THIRTY-ONE former Republican members of the U.S. House have called on President Donald Trump to accept results of the 2020 election – and recognize that Democratic nominee Joe Biden won – as the vast majority of current Republican lawmakers side with the president’s refusal to concede.
In a joint statement on Monday, the group of former Republican U.S. representatives said they believe statements from Trump, who has leveled baseless claims about voter fraud, are efforts to “undermine the legitimacy of the election and are unacceptable.”
“Every vote should be counted and the final outcome accepted by the participants because public confidence in the outcome of our elections is a bedrock of our democracy,” the statement reads. “Going forward it is our hope the nation will, regardless of party or persuasion, recognize that President-Elect Joe Biden has won this election.”
The group includes former House members who bucked their party and endorsed Biden during the campaign. Among them are former Reps. Charlie Dent, R-Pa.; Charles Djou, R-Hawaii.; and Susan Molinari, R-N.Y. Former Rep. Tom Coleman, R-Mo., who also endorsed Biden, issued the statement on behalf of his former colleagues.

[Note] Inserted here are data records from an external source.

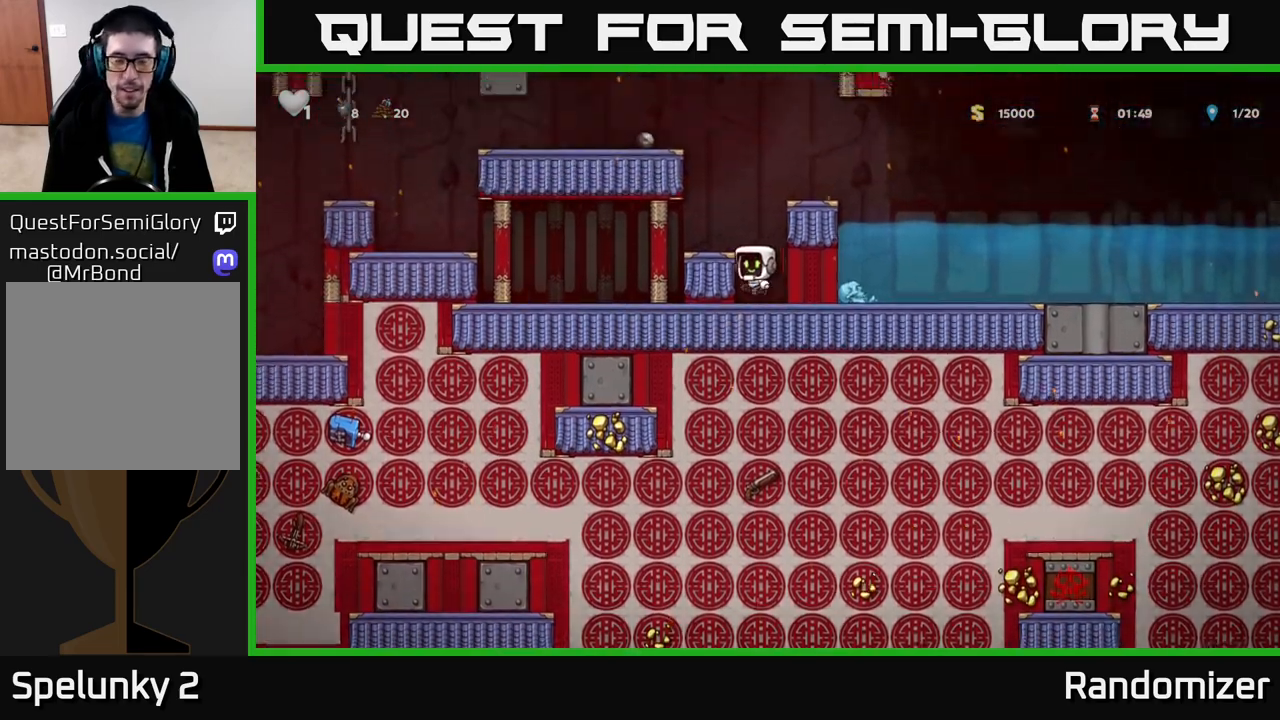
{"buttons": [], "left_stick": "left", "right_stick": "center", "events": [[33, "left_stick", "left"], [50, "A", "up"]]}
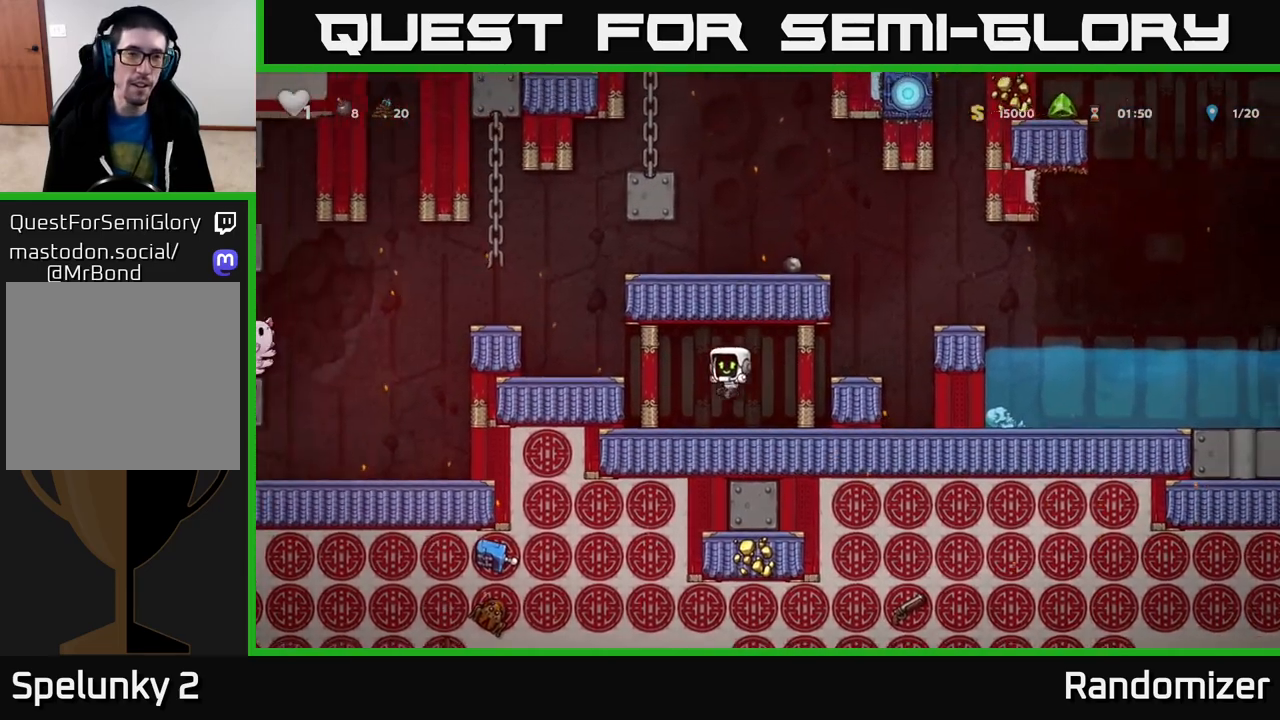
{"buttons": [], "left_stick": "left", "right_stick": "center", "events": [[117, "A", "down"], [283, "A", "up"]]}
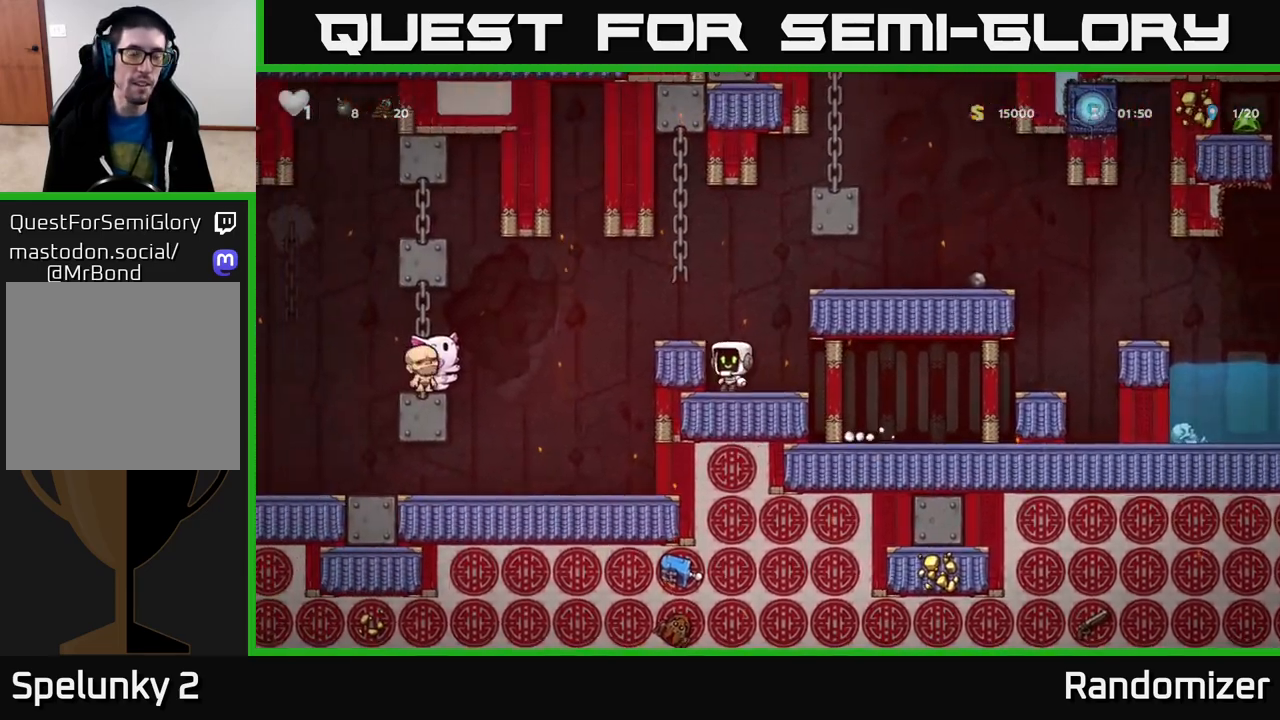
{"buttons": ["A"], "left_stick": "left", "right_stick": "center", "events": [[33, "A", "down"], [100, "A", "up"], [217, "left_stick", "center"], [300, "left_stick", "left"], [483, "A", "down"]]}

Biden surpassed 270 electoral votes on Saturday to claim victory in the most bitterly fought presidential election in recent history. It came after media outlets called Pennsylvania and its 20 electoral votes to the former vice president after four days of counting absentee ballots put Biden ahead, erasing a lead Trump initially boasted about on election night that included mainly votes cast on Election Day.
Biden also narrowly won Wisconsin, Michigan, Arizona, Nevada and has a lead of fewer than 11,000 votes in Georgia, which is still too close to call and the subject of a likely recount. Results aren’t official until states certify them and electors cast their votes when the Electoral College meets Dec. 14.
Trump has not conceded. The Trump campaign has filed multiple lawsuits aimed at election results, including one in Pennsylvania that argues an “illegal two-tiered voting system” subjected in-person and mail-in voters to different rules.
Attorney General Bill Barr announced he’s authorized prosecutors to “pursue substantial allegations of voting and vote tabulation irregularities” despite little evidence of widespread voter fraud.
Only four Republican senators – Ben Sasse of Nebraska, Susan Collins of Maine, Mitt Romney of Utah and Lisa Murkowski of Alaska – have congratulated Biden on winning. Others like Lindsey Graham of South Carolina, Ted Cruz of Texas and Tom Cotton of Arkansas have said the election had not been decided.